President Obama dealt double setback: on the economy and Israel support policy
US President Barack Obama has been dealt a double setback after Republican wins in two seats, including one billed as a referendum on his economic policies. In New York, Republican Bob Turner won a key election to succeed Democratic Congressman Anthony Weiner, who quit in June over a sex texting scandal.
The retired media executive is the first Republican to take office in New York's ninth district since the 1920s.
Meanwhile, Mark Amodei defeated Democrat Kate Marshall in Nevada.

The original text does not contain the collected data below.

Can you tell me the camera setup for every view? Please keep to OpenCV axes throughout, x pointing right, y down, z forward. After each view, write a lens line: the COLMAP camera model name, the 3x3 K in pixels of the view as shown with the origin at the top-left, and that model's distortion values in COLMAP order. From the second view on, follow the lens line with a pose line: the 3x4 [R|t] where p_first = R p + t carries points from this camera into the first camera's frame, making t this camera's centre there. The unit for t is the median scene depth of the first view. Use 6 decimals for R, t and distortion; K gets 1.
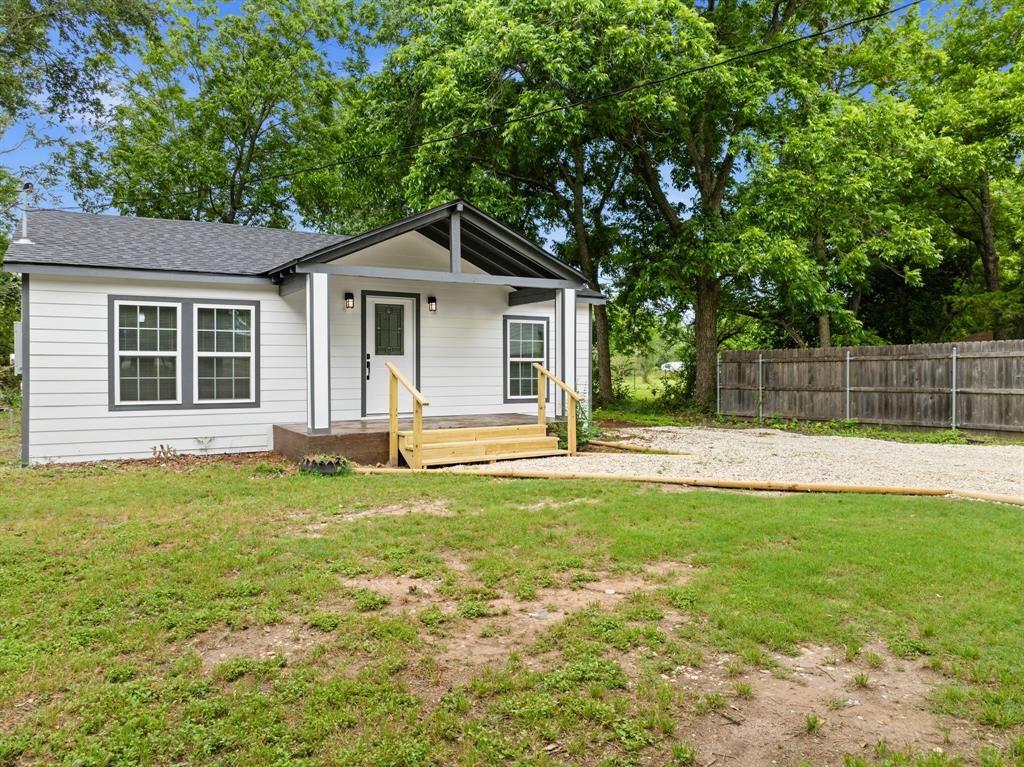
lens RADIAL K [[726.2, 0, 517.3], [0, 726.2, 379.3], [0, 0, 1]] dist [-0.040880, -0.002628]
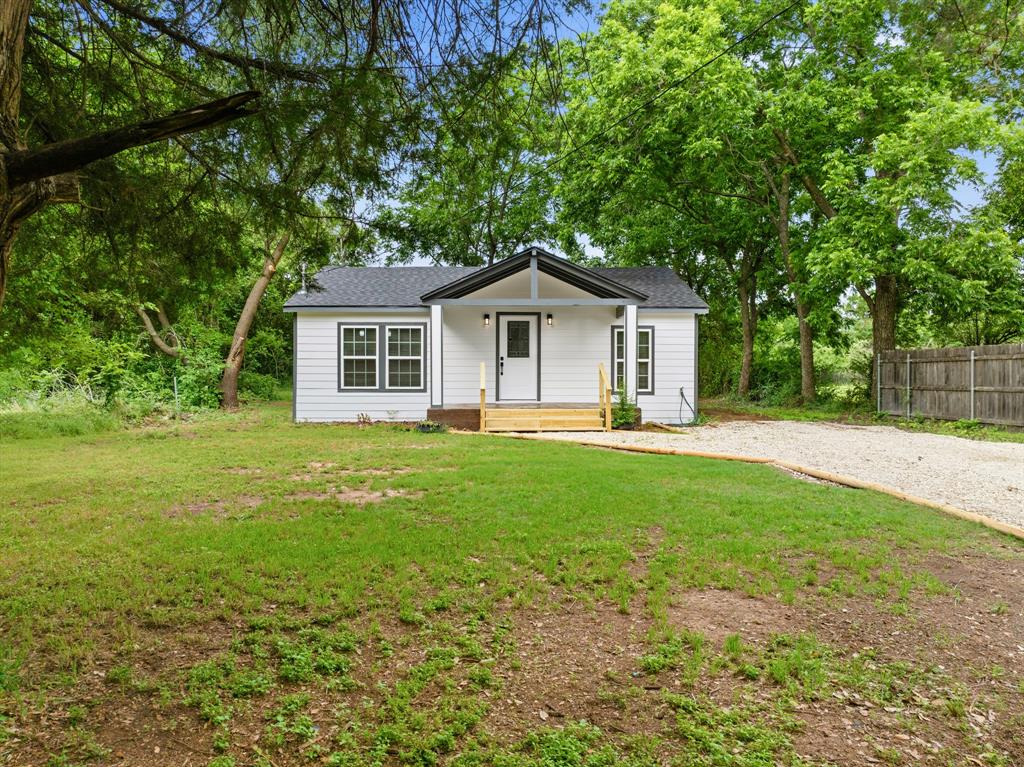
lens RADIAL K [[726.2, 0, 505.5], [0, 726.2, 383.3], [0, 0, 1]] dist [-0.040880, -0.002628]
pose [[0.868981, 0.011072, -0.494722, 0.557018], [-0.009723, 0.999939, 0.005300, 0.010127], [0.494751, 0.000205, 0.869035, -0.250844]]
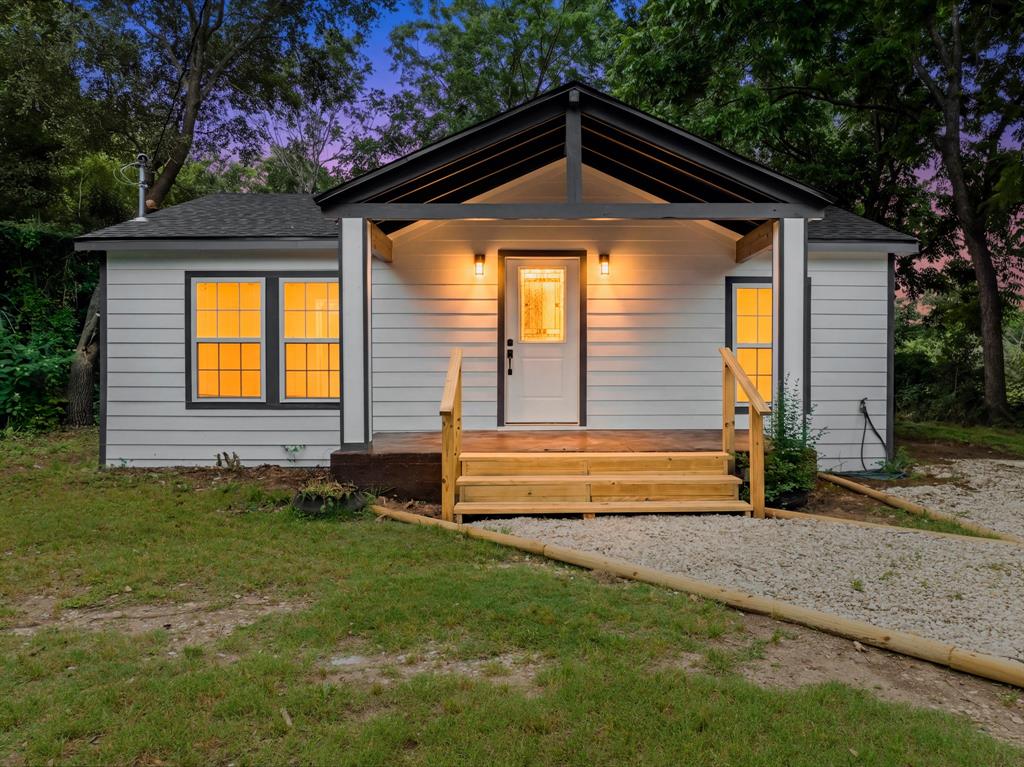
lens RADIAL K [[752.0, 0, 522.5], [0, 752.0, 377.2], [0, 0, 1]] dist [-0.032506, -0.000734]
pose [[0.856546, 0.008158, -0.516007, 0.207959], [-0.009351, 0.999956, 0.000287, 0.002948], [0.515987, 0.004579, 0.856584, 0.415318]]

Addressing jubilant supporters after his win, Mr Turner said people had voted against the president's irresponsible fiscal policy. Backed by former New York City mayor Rudolph Giuliani, Mr Turner said the vote was a referendum on President Obama.

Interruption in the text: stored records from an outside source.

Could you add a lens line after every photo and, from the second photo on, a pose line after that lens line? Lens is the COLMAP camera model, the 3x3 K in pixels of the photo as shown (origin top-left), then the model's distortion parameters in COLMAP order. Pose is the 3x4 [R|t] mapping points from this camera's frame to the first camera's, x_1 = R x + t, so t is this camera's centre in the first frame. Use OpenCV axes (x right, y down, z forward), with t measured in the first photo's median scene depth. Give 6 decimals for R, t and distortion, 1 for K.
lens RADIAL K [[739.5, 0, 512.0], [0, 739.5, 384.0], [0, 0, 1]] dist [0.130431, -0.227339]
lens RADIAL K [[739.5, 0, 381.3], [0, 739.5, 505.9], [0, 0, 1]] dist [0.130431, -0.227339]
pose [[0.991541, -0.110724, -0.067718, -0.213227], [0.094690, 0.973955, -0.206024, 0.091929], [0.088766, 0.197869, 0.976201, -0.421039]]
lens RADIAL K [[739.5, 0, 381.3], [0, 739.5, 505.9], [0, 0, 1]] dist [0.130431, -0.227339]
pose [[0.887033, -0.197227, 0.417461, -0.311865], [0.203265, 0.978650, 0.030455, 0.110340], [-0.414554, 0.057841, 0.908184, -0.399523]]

We've been asked by the people of this district to send a message to Washington and I hope they hear it loud and clear, Turner told supporters. We're ready to say, 'Mr. President, we are on the wrong track.'
With 84% of votes counted, Mr Turner had won 54% of votes compared to Democratic state assemblyman David Weprin's 46%, according to US media agencies.

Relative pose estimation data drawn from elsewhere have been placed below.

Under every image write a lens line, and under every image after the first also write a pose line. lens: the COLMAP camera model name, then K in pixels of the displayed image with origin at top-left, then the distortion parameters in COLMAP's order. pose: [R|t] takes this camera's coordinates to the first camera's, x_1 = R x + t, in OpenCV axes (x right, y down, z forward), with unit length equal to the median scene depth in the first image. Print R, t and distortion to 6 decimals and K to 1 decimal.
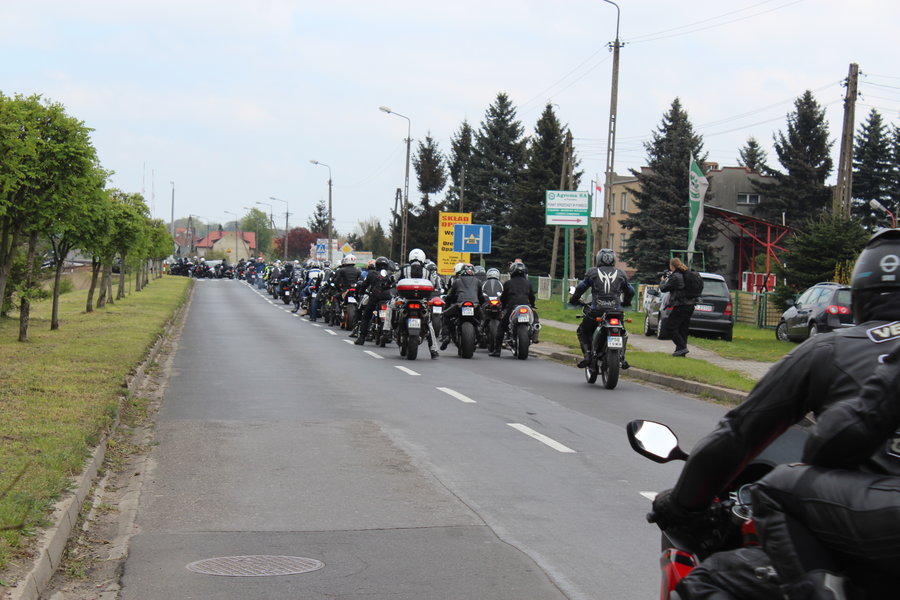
lens RADIAL K [[2160.4, 0, 450.0], [0, 2160.4, 300.0], [0, 0, 1]] dist [0.070007, 0.130685]
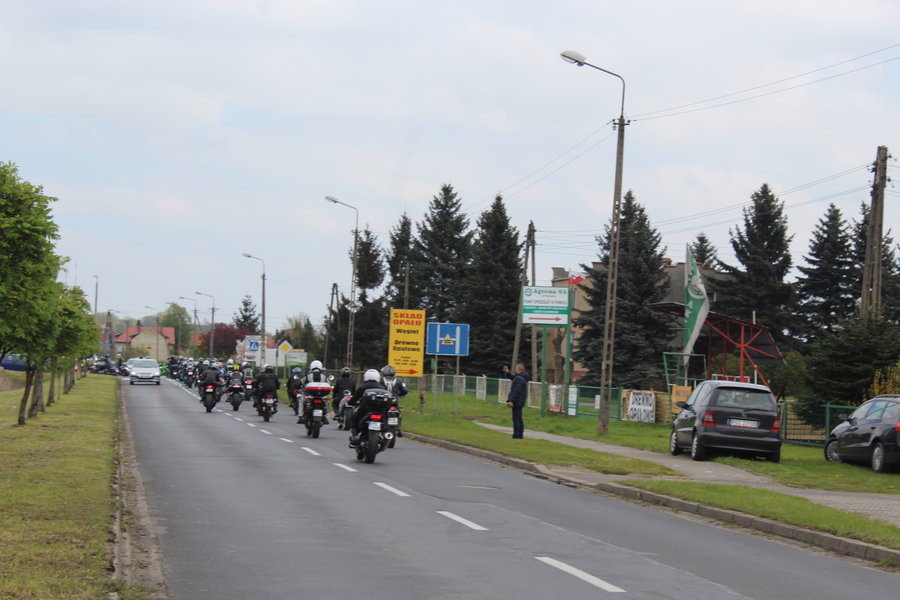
lens RADIAL K [[2163.6, 0, 450.0], [0, 2163.6, 300.0], [0, 0, 1]] dist [0.080443, 0.036927]
pose [[0.999256, 0.004807, 0.038270, -0.023328], [-0.003106, 0.999010, -0.044382, -0.004777], [-0.038445, 0.044230, 0.998281, 0.103309]]
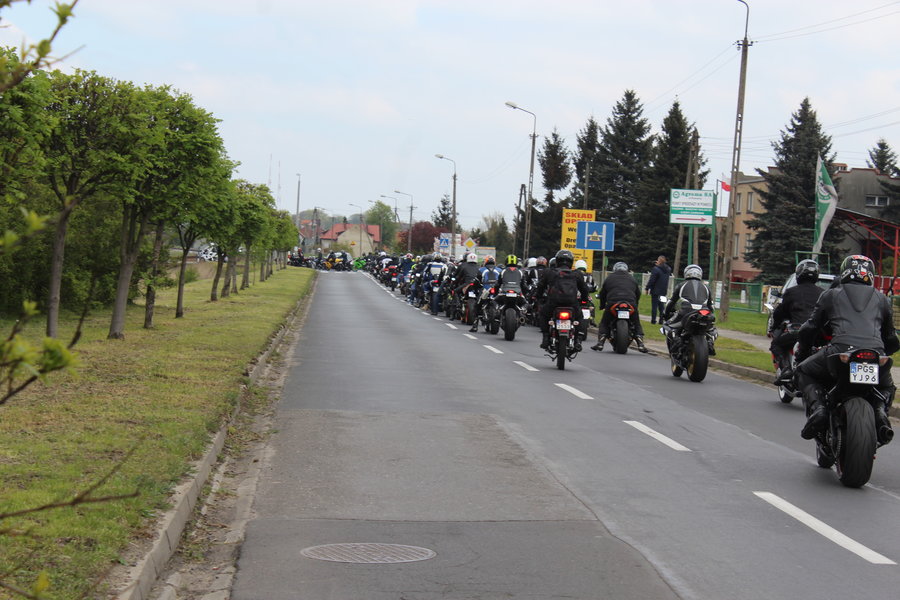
lens RADIAL K [[2163.6, 0, 450.0], [0, 2163.6, 300.0], [0, 0, 1]] dist [0.080443, 0.036927]
pose [[0.998170, 0.021281, -0.056607, 0.000554], [-0.021169, 0.999773, 0.002580, 0.000101], [0.056649, -0.001377, 0.998393, -0.002157]]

The ninth district, encompassing parts of southern Brooklyn and south-central Queens, has long been a traditional Democratic stronghold. Registered Republican voters are outnumbered in the traditionally blue-collar, Catholic and Orthodox Jewish district by a margin of three to one.
A key plank of Mr Turner's campaign was aimed at the district's Jewish community, appealing to their support of Israel and painting Mr Turner as the only candidate guaranteed to stand up for the interests of the Jewish state.
Some influential politicians like former New York Mayor Ed Koch, a Democrat, endorsed Turner to protest Obama's Israel stance. Some critics say Obama hasn't been supportive enough of Israel and object to his call for Israeli-Palestinian negotiations to use the Jewish state's pre-1967 borders as a starting point.
During the campaign, Republicans made Mr Obama the focus of at least as many attacks as David Weprin, a member of the New York state assembly and the actual Democratic candidate.
Meanwhile in Nevada, Republican Mark Amodei won the election to fill a vacant seat in the House of Representatives.
Amodei beat Democrat Kate Marshall in the rural northern Nevada district that has never elected a Democrat. The previous post-holder, Republican Dean Heller, was appointed from the House to the Senate in May to replace Republican John Ensign, who resigned over a sex scandal.
Turner's triumph and Amodi’s in Nevada boosted the Republican majority over Democrats in the House to 242-192.
Turner, who said he entered politics because he was fed up with overspending in Washington, has called for deep cuts in the federal budget. Weprin had tried to cast Turner as part of the Tea Party, which wants smaller government and lower taxes and is unpopular with many liberal New Yorkers.